*TASK REQUIREMENTS:*
Should the word "know" occur in a line of the records, copy that line.

═══ AVAILABLE RECORDS

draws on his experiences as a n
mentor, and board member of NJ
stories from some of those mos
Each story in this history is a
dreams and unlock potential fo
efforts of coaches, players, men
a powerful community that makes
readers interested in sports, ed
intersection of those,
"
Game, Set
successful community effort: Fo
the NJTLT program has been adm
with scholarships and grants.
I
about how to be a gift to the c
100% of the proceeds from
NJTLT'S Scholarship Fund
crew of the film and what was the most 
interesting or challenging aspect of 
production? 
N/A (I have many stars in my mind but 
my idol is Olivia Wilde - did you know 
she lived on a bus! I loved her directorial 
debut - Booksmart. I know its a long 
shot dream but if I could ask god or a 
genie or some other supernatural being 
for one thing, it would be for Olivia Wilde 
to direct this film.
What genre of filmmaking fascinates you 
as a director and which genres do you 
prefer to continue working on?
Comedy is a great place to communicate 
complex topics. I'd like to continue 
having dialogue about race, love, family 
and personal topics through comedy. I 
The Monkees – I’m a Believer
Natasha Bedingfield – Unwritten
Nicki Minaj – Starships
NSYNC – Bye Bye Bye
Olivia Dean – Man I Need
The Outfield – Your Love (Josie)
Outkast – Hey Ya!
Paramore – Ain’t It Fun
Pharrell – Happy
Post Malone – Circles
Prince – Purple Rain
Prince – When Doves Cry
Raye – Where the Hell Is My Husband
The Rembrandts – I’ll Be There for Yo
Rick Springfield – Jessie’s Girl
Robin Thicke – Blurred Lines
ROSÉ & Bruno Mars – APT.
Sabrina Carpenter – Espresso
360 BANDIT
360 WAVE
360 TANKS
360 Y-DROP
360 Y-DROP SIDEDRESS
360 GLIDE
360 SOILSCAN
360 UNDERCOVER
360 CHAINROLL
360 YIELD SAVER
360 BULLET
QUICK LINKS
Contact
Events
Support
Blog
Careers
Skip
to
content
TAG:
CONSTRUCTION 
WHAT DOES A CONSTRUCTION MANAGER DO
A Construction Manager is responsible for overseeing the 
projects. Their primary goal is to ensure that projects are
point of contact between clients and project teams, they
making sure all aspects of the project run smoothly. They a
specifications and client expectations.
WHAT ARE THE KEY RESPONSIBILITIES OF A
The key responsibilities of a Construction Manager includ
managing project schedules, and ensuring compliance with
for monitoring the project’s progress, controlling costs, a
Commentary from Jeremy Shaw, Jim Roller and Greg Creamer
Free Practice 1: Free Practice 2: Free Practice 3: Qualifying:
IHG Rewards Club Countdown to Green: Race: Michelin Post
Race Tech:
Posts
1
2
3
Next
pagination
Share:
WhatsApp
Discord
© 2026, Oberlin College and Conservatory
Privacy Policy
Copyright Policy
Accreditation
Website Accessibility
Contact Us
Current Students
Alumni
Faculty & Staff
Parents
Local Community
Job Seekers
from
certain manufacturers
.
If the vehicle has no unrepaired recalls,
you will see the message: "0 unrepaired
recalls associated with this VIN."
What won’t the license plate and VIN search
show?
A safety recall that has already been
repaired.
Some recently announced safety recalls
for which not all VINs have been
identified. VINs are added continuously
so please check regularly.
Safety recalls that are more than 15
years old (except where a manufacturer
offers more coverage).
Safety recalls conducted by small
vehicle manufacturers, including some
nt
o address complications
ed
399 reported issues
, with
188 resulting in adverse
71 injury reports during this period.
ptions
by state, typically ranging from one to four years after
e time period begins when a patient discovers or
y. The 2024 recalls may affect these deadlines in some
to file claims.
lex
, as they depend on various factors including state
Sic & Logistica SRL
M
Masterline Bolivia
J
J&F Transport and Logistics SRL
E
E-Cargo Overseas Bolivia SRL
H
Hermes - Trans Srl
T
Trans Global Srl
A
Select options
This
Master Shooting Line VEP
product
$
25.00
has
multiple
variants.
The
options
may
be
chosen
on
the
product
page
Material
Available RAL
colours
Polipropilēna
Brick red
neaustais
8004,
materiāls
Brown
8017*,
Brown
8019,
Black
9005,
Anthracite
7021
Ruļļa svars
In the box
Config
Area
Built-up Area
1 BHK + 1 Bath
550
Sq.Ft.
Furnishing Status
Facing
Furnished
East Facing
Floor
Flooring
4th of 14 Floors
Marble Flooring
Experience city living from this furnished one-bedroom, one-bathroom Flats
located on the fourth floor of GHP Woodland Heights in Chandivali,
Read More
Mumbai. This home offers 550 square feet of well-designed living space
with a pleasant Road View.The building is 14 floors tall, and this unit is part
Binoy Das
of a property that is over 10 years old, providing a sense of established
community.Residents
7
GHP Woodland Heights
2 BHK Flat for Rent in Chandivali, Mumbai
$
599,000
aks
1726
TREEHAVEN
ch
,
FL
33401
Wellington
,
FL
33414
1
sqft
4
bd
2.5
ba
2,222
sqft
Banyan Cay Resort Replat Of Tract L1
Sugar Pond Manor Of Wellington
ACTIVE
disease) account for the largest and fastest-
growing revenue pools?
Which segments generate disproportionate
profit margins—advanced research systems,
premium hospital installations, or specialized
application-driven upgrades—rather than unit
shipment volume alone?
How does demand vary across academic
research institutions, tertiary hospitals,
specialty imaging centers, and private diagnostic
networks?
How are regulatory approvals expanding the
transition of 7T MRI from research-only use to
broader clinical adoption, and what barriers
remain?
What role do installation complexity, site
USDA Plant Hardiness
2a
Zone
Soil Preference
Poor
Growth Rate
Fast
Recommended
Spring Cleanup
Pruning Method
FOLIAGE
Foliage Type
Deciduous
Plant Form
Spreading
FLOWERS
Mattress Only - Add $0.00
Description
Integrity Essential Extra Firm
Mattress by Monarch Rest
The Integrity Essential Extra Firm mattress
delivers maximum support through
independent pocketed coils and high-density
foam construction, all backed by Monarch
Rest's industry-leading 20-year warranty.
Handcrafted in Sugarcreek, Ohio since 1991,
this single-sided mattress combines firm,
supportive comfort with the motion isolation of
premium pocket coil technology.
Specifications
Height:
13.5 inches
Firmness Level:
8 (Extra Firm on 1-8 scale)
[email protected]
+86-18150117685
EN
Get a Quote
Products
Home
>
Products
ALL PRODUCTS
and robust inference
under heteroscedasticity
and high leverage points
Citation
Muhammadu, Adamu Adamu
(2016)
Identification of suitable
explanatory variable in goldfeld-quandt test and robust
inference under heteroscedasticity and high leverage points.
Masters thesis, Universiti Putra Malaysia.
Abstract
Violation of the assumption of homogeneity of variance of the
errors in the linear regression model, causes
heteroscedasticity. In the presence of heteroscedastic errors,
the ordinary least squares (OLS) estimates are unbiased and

══════

*RESPONSE FOR THIS EXERCISE:*
my idol is Olivia Wilde - did you know 
debut - Booksmart. I know its a long 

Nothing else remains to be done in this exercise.